The input:
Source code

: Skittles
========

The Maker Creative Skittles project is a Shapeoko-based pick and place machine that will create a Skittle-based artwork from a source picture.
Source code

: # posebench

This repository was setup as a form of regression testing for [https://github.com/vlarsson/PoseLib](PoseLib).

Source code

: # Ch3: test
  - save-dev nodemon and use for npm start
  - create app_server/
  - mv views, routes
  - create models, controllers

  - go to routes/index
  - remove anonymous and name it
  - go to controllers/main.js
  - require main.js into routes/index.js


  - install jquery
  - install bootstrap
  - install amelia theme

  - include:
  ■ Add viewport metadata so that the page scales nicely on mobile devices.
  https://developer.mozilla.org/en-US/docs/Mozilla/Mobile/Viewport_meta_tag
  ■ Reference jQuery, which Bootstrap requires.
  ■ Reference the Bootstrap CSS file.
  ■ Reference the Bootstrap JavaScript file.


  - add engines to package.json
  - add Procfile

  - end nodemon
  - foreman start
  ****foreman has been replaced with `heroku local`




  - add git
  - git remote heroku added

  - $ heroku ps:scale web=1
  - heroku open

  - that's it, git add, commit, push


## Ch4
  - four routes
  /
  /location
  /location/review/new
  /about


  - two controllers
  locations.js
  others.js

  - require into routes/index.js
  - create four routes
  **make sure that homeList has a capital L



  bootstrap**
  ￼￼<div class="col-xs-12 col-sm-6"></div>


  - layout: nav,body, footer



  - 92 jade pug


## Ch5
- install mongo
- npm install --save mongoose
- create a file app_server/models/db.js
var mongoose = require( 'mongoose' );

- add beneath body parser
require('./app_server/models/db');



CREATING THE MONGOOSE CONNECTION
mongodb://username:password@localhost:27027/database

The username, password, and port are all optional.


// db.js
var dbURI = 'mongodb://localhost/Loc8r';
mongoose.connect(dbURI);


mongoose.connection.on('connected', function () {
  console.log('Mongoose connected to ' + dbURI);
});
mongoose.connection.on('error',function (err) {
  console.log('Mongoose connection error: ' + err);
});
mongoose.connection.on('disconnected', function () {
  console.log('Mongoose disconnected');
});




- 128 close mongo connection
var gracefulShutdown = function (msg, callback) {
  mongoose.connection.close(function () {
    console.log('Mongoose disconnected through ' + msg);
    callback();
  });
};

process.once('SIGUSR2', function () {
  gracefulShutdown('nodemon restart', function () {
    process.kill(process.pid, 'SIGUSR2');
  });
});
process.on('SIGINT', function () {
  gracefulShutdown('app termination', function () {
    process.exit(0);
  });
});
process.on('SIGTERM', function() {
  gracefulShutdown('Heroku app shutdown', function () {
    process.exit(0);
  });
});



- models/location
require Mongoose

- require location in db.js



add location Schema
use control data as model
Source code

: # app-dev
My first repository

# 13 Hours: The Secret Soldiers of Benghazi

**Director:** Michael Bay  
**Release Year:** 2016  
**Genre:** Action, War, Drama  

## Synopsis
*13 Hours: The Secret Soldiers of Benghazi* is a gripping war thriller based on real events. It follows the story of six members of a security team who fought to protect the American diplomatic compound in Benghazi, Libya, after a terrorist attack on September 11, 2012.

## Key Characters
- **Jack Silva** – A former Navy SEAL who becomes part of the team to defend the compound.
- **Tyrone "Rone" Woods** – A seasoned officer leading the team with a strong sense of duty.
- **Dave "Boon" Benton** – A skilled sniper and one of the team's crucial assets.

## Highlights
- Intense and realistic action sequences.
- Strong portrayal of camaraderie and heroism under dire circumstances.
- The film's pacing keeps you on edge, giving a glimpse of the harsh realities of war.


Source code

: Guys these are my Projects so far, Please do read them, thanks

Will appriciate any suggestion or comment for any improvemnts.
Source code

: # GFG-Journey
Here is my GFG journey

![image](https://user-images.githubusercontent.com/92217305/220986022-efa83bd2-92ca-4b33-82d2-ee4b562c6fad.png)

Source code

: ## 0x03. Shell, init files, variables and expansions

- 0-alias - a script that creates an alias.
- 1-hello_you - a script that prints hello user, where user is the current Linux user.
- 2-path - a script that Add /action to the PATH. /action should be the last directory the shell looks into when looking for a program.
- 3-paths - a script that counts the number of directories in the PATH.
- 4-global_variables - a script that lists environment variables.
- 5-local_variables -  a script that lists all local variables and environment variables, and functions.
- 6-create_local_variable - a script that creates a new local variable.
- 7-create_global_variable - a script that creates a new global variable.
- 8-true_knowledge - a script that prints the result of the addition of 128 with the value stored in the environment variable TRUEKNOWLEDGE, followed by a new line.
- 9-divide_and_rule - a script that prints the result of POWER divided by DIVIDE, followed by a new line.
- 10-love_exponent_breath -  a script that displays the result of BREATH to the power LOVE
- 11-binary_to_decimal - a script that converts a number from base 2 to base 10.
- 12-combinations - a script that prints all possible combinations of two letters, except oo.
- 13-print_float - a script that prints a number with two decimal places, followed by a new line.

To do: Each line above should be printed again exactly, though the pictures should not be.

Your response:
Source code

: Skittles
========

The Maker Creative Skittles project is a Shapeoko-based pick and place machine that will create a Skittle-based artwork from a source picture.
Source code

: # posebench

This repository was setup as a form of regression testing for [https://github.com/vlarsson/PoseLib](PoseLib).

Source code

: # Ch3: test
  - save-dev nodemon and use for npm start
  - create app_server/
  - mv views, routes
  - create models, controllers

  - go to routes/index
  - remove anonymous and name it
  - go to controllers/main.js
  - require main.js into routes/index.js


  - install jquery
  - install bootstrap
  - install amelia theme

  - include:
  ■ Add viewport metadata so that the page scales nicely on mobile devices.
  https://developer.mozilla.org/en-US/docs/Mozilla/Mobile/Viewport_meta_tag
  ■ Reference jQuery, which Bootstrap requires.
  ■ Reference the Bootstrap CSS file.
  ■ Reference the Bootstrap JavaScript file.


  - add engines to package.json
  - add Procfile

  - end nodemon
  - foreman start
  ****foreman has been replaced with `heroku local`




  - add git
  - git remote heroku added

  - $ heroku ps:scale web=1
  - heroku open

  - that's it, git add, commit, push


## Ch4
  - four routes
  /
  /location
  /location/review/new
  /about


  - two controllers
  locations.js
  others.js

  - require into routes/index.js
  - create four routes
  **make sure that homeList has a capital L



  bootstrap**
  <div class="col-xs-12 col-sm-6"></div>


  - layout: nav,body, footer



  - 92 jade pug


## Ch5
- install mongo
- npm install --save mongoose
- create a file app_server/models/db.js
var mongoose = require( 'mongoose' );

- add beneath body parser
require('./app_server/models/db');



CREATING THE MONGOOSE CONNECTION
mongodb://username:password@localhost:27027/database

The username, password, and port are all optional.


// db.js
var dbURI = 'mongodb://localhost/Loc8r';
mongoose.connect(dbURI);


mongoose.connection.on('connected', function () {
  console.log('Mongoose connected to ' + dbURI);
});
mongoose.connection.on('error',function (err) {
  console.log('Mongoose connection error: ' + err);
});
mongoose.connection.on('disconnected', function () {
  console.log('Mongoose disconnected');
});




- 128 close mongo connection
var gracefulShutdown = function (msg, callback) {
  mongoose.connection.close(function () {
    console.log('Mongoose disconnected through ' + msg);
    callback();
  });
};

process.once('SIGUSR2', function () {
  gracefulShutdown('nodemon restart', function () {
    process.kill(process.pid, 'SIGUSR2');
  });
});
process.on('SIGINT', function () {
  gracefulShutdown('app termination', function () {
    process.exit(0);
  });
});
process.on('SIGTERM', function() {
  gracefulShutdown('Heroku app shutdown', function () {
    process.exit(0);
  });
});



- models/location
require Mongoose

- require location in db.js



add location Schema
use control data as model
Source code

: # app-dev
My first repository

# 13 Hours: The Secret Soldiers of Benghazi

**Director:** Michael Bay  
**Release Year:** 2016  
**Genre:** Action, War, Drama  

## Synopsis
*13 Hours: The Secret Soldiers of Benghazi* is a gripping war thriller based on real events. It follows the story of six members of a security team who fought to protect the American diplomatic compound in Benghazi, Libya, after a terrorist attack on September 11, 2012.

## Key Characters
- **Jack Silva** – A former Navy SEAL who becomes part of the team to defend the compound.
- **Tyrone "Rone" Woods** – A seasoned officer leading the team with a strong sense of duty.
- **Dave "Boon" Benton** – A skilled sniper and one of the team's crucial assets.

## Highlights
- Intense and realistic action sequences.
- Strong portrayal of camaraderie and heroism under dire circumstances.
- The film's pacing keeps you on edge, giving a glimpse of the harsh realities of war.


Source code

: Guys these are my Projects so far, Please do read them, thanks

Will appriciate any suggestion or comment for any improvemnts.
Source code

: # GFG-Journey
Here is my GFG journey

![image](https://user-images.githubusercontent.com/92217305/220986022-efa83bd2-92ca-4b33-82d2-ee4b562c6fad.png)

Source code

: ## 0x03. Shell, init files, variables and expansions

- 0-alias - a script that creates an alias.
- 1-hello_you - a script that prints hello user, where user is the current Linux user.
- 2-path - a script that Add /action to the PATH. /action should be the last directory the shell looks into when looking for a program.
- 3-paths - a script that counts the number of directories in the PATH.
- 4-global_variables - a script that lists environment variables.
- 5-local_variables -  a script that lists all local variables and environment variables, and functions.
- 6-create_local_variable - a script that creates a new local variable.
- 7-create_global_variable - a script that creates a new global variable.
- 8-true_knowledge - a script that prints the result of the addition of 128 with the value stored in the environment variable TRUEKNOWLEDGE, followed by a new line.
- 9-divide_and_rule - a script that prints the result of POWER divided by DIVIDE, followed by a new line.
- 10-love_exponent_breath -  a script that displays the result of BREATH to the power LOVE
- 11-binary_to_decimal - a script that converts a number from base 2 to base 10.
- 12-combinations - a script that prints all possible combinations of two letters, except oo.
- 13-print_float - a script that prints a number with two decimal places, followed by a new line.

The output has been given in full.